The Lies That Doctors and Patients Tell
The doctor-patient relationship is ideally an intimate partnership where information is exchanged openly and honestly. That is seldom the reality, however. Deception in the doctor-patient relationship is more common than we’d like to believe.
Deception is a charged word. It encapsulates precisely what we dread most in a doctor-patient relationship, and yet it is there in medicine, and it often runs both ways.
I once took care of a young woman who told me she suffered from a rare blood disorder that caused clots to develop in her heart and lungs. She’d had multiple surgeries, as evidenced by the scars on her back and abdomen. However, when we called her grandmother to get more information about her illness, she told us that her granddaughter was just fine — physically. It turned out she suffered from Munchausen syndrome, a psychiatric disorder in which patients intentionally produce or distort symptoms because of a need to be seen as ill or injured. They will undergo painful tests or diagnostic procedures if necessary to maintain the lie.
Physicians sometimes deceive, too. We don’t always reveal when we make mistakes. Too often we order unnecessary tests, to bolster revenue or to protect against lawsuits. We sometimes mislead patients that our therapies have more value, more evidence behind them, than they actually do — whether it was placebo injections from my grandfather’s era, for example, or much of the spinal surgery or angioplasty that’s done today.
Perhaps the most powerful deceptions in medicine are the ones we direct at ourselves — at our patients’ expense. Many physicians still espouse the patriotic (but deeply misconceived) notion that the American medical system is the best in the world. We deny the sickness in our system, and the role we as a profession have played in creating that sickness. We obsessively push ourselves to do more and more tests, scans and treatments for reasons that we sometimes hide from ourselves.
Despite thinking about these issues for much of my career, I am not immune to this sort of masquerade. Several years ago I took care of a woman with a severely leaky heart valve that was constantly putting her into acute heart failure. She was one of my most beloved patients who, at 88, and despite the ravages of her disease, always wore a powdered face, thick lipstick and salon-done blondish hair sitting on bony, wasted temples. She called me several times a week to update me on her condition — or sometimes just to chat.
So it came as a shock when I learned one afternoon that she was in the intensive care unit. She had been brought in several days earlier by ambulance to the emergency room, intubated with a breathing tube because of respiratory arrest and admitted to the I.C.U. with a diagnosis of worsening multi-organ failure.
I went to the I.C.U. for three straight days to check on her. Though she was sedated and breathing with the aid of a ventilator, her lips would curl upward in a smile whenever she’d see me. Her skin was jaundiced, a sign of liver failure. She had kidney failure, too, and had stopped making urine.
On the third day I went to see the attending physician, a colleague in his late 40s, to press him about why more wasn’t being done for this patient. Wouldn’t she benefit from dialysis?

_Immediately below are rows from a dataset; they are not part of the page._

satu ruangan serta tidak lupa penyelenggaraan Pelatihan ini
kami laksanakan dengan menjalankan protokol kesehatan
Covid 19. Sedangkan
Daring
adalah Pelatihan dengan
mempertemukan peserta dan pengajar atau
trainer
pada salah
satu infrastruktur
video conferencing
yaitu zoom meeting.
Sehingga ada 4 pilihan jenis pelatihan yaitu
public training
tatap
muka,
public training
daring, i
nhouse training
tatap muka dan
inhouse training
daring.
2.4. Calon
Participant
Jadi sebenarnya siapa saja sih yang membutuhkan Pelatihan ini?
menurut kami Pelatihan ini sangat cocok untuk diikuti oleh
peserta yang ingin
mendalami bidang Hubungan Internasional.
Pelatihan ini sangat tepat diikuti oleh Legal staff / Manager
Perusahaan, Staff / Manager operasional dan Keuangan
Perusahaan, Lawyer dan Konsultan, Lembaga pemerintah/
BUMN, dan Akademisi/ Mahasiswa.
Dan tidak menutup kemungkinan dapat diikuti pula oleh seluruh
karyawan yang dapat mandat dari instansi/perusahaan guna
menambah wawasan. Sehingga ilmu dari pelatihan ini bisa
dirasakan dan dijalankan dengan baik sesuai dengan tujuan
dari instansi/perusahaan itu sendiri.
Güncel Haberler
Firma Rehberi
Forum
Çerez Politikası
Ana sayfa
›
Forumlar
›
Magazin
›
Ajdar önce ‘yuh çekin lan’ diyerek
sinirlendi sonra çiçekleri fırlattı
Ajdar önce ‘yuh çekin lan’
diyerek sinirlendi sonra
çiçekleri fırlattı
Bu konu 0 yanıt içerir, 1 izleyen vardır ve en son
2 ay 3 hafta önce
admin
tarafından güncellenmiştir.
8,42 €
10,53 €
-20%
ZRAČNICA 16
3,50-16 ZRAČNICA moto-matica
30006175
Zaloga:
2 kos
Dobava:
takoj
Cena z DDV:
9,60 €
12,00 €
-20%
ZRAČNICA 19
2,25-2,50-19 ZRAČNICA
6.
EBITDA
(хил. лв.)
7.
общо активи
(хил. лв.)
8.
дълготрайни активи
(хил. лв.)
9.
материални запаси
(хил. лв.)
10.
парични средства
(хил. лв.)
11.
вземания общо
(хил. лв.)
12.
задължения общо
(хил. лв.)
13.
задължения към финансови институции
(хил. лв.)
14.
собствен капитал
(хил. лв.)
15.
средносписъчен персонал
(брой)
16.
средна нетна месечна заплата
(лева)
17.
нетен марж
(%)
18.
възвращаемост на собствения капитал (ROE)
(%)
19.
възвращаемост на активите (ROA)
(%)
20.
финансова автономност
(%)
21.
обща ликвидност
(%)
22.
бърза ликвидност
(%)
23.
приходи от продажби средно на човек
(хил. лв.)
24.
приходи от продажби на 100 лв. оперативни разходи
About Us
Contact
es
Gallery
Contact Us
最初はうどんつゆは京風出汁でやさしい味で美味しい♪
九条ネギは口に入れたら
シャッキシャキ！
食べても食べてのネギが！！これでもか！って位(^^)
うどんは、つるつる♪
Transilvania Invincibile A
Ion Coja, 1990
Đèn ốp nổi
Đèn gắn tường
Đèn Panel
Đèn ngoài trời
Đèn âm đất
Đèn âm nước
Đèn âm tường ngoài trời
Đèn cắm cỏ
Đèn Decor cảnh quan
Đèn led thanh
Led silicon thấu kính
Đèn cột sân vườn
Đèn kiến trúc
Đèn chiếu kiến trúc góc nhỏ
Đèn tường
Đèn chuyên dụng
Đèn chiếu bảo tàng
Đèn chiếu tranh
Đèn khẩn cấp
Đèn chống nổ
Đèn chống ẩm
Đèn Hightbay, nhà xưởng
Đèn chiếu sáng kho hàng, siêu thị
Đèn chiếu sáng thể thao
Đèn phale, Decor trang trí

He told me no, that she was at the end of her life, and laid out the reasons why dialysis would be futile and inappropriate.
I pressed him to reconsider, but he would not budge. Storming back to my office, I didn’t know what to think. Was my judgment being clouded by sentiment? Was I trying too hard to save my patient? Or was the I.C.U. physician not trying hard enough?
Two days later I took the unusual step of transferring my patient to the cardiac intensive care unit, and took care of her myself. Her sojourn there was a disaster. She was unable to be weaned from the ventilator. Her liver failure worsened. Even as it became clear to me that she was going to die and that my aggressive interventions had been for no good purpose, I became very reluctant to change course.
We checked blood tests several times per day. I inserted a pressure catheter in her pulmonary artery to monitor her hemodynamics. I started her on continuous veno-venous hemodialysis, but the dialysis catheter repeatedly got clotted due to low blood pressure. The breathing tube remained in her throat till the end. Eventually she succumbed to multisystem organ failure and sepsis, nearly a week after I’d transferred her to my care. She was 89.
At their core, my actions were a kind of deception — convincing myself, despite all the evidence, that I could save her, stay the inexorable course of her disease. Perhaps I was afraid of failure, or embarrassed by my impotence. Those last few days of her life she almost ceased to be a person for me. She became an experiment, a puzzle — one that I desperately wanted to solve.
Today, when I think about end-of-life care in America, I often think of my patient and my deluded response to her illness. In the end, we all practice a certain amount of self-deception. But when it originates in the doctor-patient dyad, patients are usually the worst victims.
Sandeep Jauhar, a cardiologist in New York, is the author of “Intern: A Doctor’s Initiation” and the forthcoming memoir “Doctored: The Disillusionment of an American Physician.